I passed easily beyond the next area of fields and entered the woods. Birches gleamed like girls. Who had turned the lights out? My right index finger registered the sensation of polished boards, but it was touching a ghostly maple. Leaving it behind, I walked on a mulch of leaves. The gradient began to change. A deer plunged deeper into the woods somewhere to my right, and I turned in that direction. Uphill. Through trees closer and closer, high life-breathing oaks with bark like rivers. I touched the flank of a dead maple, down across my path like the corpse of a soldier, and lifted myself with my arms so that I sat on it and then swung my legs over and let myself fall onto the springy floor again. My knees absorbed the shock. There was still the light problem, but I knew where I was going.

It was a clearing. A clearing perhaps sixteen feet across, ringed with giant oaks, the ashes of a fire at its center. She was there, waiting for me.

Magically, I knew how to get there: all I had to do was drift and I would be taken, my feet would guide me.

When the trees approached too near, I shoved them aside with my hand. Twigs caught in my jacket and hair, pulling at me as a thorny weed had captured my foot outside the Dream House. Leaves stirred in the thick perfumy air. Where my feet had been were sucking black holes. On the perpendicular sides of trees hung glistening mushrooms, white and red. I waded through ferns as high as my waist, holding my arms as if they cradled a rifle.
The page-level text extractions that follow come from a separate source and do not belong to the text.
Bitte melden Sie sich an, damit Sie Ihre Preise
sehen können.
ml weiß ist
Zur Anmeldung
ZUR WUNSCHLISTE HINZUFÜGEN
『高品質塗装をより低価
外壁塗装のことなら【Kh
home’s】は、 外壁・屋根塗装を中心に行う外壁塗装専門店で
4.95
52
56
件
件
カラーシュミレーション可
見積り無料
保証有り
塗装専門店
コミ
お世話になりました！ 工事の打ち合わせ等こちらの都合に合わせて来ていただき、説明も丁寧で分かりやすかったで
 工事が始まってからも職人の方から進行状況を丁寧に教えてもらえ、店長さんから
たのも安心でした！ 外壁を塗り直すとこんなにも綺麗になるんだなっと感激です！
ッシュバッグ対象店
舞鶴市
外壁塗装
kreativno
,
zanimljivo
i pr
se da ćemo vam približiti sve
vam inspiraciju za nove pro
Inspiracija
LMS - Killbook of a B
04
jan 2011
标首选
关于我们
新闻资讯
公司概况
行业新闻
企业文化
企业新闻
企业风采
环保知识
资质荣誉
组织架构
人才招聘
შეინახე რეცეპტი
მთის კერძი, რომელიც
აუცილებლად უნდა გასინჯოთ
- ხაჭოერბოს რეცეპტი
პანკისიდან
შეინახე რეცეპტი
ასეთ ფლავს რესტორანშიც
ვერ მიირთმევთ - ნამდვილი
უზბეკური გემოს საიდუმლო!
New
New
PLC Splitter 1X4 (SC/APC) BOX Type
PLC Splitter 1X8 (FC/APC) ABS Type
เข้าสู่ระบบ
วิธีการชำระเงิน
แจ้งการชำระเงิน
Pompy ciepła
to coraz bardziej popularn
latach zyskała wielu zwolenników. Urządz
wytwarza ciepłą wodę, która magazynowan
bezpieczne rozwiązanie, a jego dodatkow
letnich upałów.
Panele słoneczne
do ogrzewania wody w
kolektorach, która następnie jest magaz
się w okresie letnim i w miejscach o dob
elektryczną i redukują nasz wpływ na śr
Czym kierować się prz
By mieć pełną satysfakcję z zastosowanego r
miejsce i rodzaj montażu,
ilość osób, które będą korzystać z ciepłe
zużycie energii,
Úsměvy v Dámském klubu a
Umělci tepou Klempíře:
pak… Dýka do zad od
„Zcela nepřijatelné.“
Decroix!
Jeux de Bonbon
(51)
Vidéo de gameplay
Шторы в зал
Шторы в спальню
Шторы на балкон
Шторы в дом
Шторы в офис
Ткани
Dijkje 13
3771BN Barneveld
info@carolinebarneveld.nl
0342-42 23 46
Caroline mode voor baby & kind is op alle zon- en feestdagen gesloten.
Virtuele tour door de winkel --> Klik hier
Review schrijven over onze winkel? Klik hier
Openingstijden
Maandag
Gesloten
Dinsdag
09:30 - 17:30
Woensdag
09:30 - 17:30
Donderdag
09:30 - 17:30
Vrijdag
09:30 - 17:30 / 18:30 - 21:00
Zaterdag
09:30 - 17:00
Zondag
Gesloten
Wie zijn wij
There was a darkening of the spirit. Going closer to where I had to go, I saw the edges of starlight on the bark-rills and began to be afraid. When I passed through a gap, it seemed to close behind me. The breathing life of the forest expressed an immensity of force. Even the air grew tight. I climbed over a lightning-blasted trunk. Living stuff coiled around my boots, golden roots proliferated over them. I stepped on a mushroom the size of a sheep’s head and felt it become jelly beneath my weight.